A Study on Intuitive IoT Interface System using 3D Depth Camera (3D 깊이 카메라를 활용한 직관적인 사물인터넷 인터페이스 시스템에 관한 연구)

  • Park, Jongsub;Hong, June Seok;Kim, Wooju
    • The Journal of Society for e-Business Studies
    • /
    • v.22 no.2
    • /
    • pp.137-152
    • /
    • 2017
  • The decline in the price of IT devices and the development of the Internet have created a new field called Internet of Things (IoT). IoT, which creates new services by connecting all the objects that are in everyday life to the Internet, is pioneering new forms of business that have not been seen before in combination with Big Data. The prospect of IoT can be said to be unlimited in its utilization. In addition, studies of standardization organizations for smooth connection of these IoT devices are also active. However, there is a part of this study that we overlook. In order to control IoT equipment or acquire information, it is necessary to separately develop interworking issues (IP address, Wi-Fi, Bluetooth, NFC, etc.) and related application software or apps. In order to solve these problems, existing research methods have been conducted on augmented reality using GPS or markers.
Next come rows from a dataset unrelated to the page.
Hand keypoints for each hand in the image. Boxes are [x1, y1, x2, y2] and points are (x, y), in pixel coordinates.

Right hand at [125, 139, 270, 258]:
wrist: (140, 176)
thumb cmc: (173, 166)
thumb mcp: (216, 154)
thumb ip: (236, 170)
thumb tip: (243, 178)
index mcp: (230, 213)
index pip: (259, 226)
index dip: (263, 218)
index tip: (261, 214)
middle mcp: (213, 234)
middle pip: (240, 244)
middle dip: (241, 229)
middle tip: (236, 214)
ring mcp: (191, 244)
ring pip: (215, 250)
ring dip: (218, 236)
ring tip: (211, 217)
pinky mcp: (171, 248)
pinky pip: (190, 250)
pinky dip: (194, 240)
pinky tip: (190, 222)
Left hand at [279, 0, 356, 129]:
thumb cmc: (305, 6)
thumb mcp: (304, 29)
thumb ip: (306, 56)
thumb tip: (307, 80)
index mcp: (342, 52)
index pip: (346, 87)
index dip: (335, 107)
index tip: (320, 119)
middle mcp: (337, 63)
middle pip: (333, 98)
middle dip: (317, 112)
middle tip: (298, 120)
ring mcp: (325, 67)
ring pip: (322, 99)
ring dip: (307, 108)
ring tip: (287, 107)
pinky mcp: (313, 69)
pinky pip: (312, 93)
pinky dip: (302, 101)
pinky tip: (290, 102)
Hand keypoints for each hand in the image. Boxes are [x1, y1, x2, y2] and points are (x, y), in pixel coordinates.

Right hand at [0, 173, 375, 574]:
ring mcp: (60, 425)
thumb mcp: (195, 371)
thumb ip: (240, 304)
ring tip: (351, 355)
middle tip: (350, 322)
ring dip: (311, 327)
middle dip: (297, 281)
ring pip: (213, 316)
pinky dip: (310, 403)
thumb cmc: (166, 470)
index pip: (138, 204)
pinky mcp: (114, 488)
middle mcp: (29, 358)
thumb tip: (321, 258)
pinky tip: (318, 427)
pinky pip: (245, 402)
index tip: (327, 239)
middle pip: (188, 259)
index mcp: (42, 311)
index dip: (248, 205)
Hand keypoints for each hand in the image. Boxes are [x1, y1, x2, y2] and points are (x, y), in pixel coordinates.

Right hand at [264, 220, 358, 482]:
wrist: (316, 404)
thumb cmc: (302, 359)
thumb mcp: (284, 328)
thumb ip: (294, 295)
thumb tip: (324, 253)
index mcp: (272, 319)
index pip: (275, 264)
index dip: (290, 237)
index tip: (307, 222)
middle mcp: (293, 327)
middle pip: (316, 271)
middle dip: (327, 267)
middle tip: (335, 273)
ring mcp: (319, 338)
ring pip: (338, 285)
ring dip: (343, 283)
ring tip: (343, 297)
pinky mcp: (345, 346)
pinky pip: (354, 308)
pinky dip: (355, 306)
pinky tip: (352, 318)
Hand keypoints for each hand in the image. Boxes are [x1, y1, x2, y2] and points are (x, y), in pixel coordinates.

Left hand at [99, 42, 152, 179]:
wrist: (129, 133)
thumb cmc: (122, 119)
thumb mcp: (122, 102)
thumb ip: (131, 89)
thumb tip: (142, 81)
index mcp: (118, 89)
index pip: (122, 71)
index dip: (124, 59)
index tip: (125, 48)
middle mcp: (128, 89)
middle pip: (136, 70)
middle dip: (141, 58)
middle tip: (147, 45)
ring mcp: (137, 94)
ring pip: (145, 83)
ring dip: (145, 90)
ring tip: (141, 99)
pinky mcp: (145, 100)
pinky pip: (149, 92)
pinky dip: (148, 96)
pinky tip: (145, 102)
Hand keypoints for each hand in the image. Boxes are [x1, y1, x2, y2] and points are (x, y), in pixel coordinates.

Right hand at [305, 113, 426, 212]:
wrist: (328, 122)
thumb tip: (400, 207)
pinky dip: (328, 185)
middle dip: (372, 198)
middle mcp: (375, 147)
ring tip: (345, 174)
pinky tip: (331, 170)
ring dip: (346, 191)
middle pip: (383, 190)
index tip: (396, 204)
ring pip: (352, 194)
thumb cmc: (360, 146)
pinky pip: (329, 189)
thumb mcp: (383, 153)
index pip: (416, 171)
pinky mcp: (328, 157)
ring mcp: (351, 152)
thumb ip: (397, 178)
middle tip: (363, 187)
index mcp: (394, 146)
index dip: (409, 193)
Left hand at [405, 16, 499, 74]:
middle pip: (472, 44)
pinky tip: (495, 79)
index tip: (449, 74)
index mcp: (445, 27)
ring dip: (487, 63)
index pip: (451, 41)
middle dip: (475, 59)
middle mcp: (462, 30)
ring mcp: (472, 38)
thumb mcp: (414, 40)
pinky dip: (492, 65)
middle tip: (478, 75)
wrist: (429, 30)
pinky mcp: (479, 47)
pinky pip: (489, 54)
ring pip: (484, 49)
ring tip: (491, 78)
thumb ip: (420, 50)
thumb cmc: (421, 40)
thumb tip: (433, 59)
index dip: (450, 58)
However, there is a disadvantage in that a separate marker is required and the marker is recognized only in the vicinity. In addition, in the case of a study using a GPS address using a 2D-based camera, it was difficult to implement an active interface because the distance to the target device could not be recognized. In this study, we use 3D Depth recognition camera to be installed on smartphone and calculate the space coordinates automatically by linking the distance measurement and the sensor information of the mobile phone without a separate marker. Coordination inquiry finds equipment of IoT and enables information acquisition and control of corresponding IoT equipment. Therefore, from the user's point of view, it is possible to reduce the burden on the problem of interworking of the IoT equipment and the installation of the app. Furthermore, if this technology is used in the field of public services and smart glasses, it will reduce duplication of investment in software development and increase in public services.